Izquierdo se estableció en la Ciudad de México en 1923, pero antes vivió en Aguascalientes y Saltillo; pero al llegar a CDMX, ingresó a la Academia de San Carlos donde en una muestra en 1929 fue designada su obra como la de mayor proyección y talento por Diego Rivera (entonces director de la Escuela Nacional de Bellas Artes)

María Izquierdo en el Art Center

Después de exponer con su entonces pareja, Rufino Tamayo en 1930, María Izquierdo inauguró su primera muestra internacional en el Art Center Nueva York, teniendo así, el registro de la primera mujer artista mexicana en exponer sus obras en el extranjero.

Esta exposición constó de 14 obras, misma que le dio un impulso a su carrera para transmitir y comunicar mensajes sobre el género y la mujer como el tema central de sus obras.

El feminismo percibido por Izquierdo

A pesar de no haber crecido en un contexto donde se le diera tanta importancia a la mujer ni donde realmente se le escuchara, Izquierdo quiso hacerlo desde sus obras, mostrando un gran interés por temas de equidad de género y por revertir la situación machista en México posrevolucionario.

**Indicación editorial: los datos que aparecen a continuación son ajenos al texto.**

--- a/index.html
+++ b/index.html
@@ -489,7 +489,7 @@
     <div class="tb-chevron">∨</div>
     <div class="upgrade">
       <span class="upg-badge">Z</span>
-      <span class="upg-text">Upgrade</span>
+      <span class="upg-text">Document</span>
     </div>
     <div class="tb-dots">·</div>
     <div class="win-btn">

Esta época figuraban Rivera, Siqueiros y Orozco, apoyados por los gobiernos para que a través del muralismo se plasmara la identidad nacional con un discurso patriótico.

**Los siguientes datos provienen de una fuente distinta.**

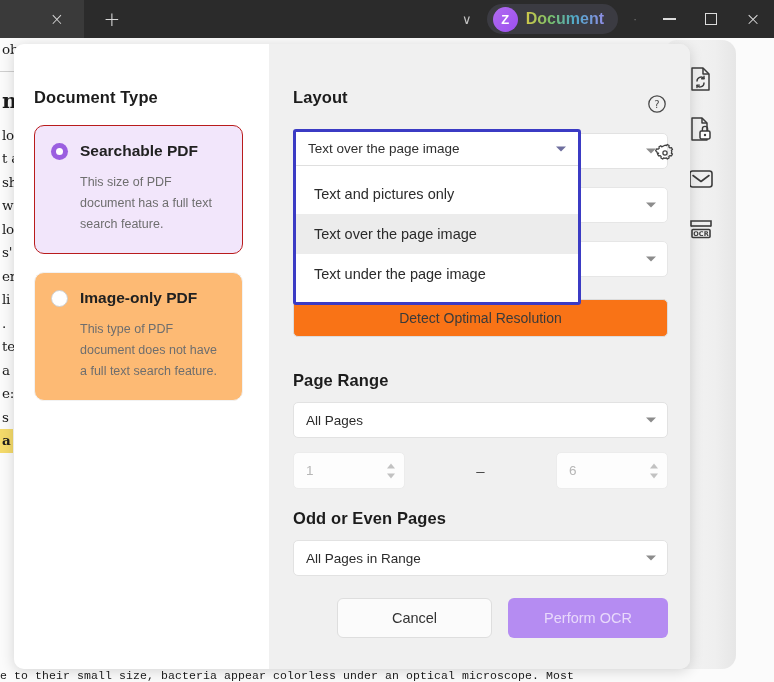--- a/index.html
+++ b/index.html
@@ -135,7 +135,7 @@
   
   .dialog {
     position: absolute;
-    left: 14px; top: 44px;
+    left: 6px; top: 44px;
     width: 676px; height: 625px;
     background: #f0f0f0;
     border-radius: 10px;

Sin embargo, Izquierdo decidió romper con la iconografía de dichos muralistas quienes representaban a las mujeres con un carácter maternal y de servicio a los hijos y a la familia, y lo hizo plasmando la libertad, colocando a su género como protagónico, incluso concebidas masculinas por ciertas acciones que Izquierdo compartía en su arte.

En 1932, Izquierdo se dedicó al desnudo femenino, ocupando un lugar en sus obras acompañados de ambientes oscuros y contrastantes.

“Me esfuerzo para que mi pintura refleje al México auténtico que siento y amo; huyo de caer en temas anecdóticos, folklóricos y políticos porque dichos temas no tienen ni fuerza plástica, ni poética y pienso que en el mundo de la pintura, un cuadro es una ventana abierta a la imaginación humana”, María Izquierdo.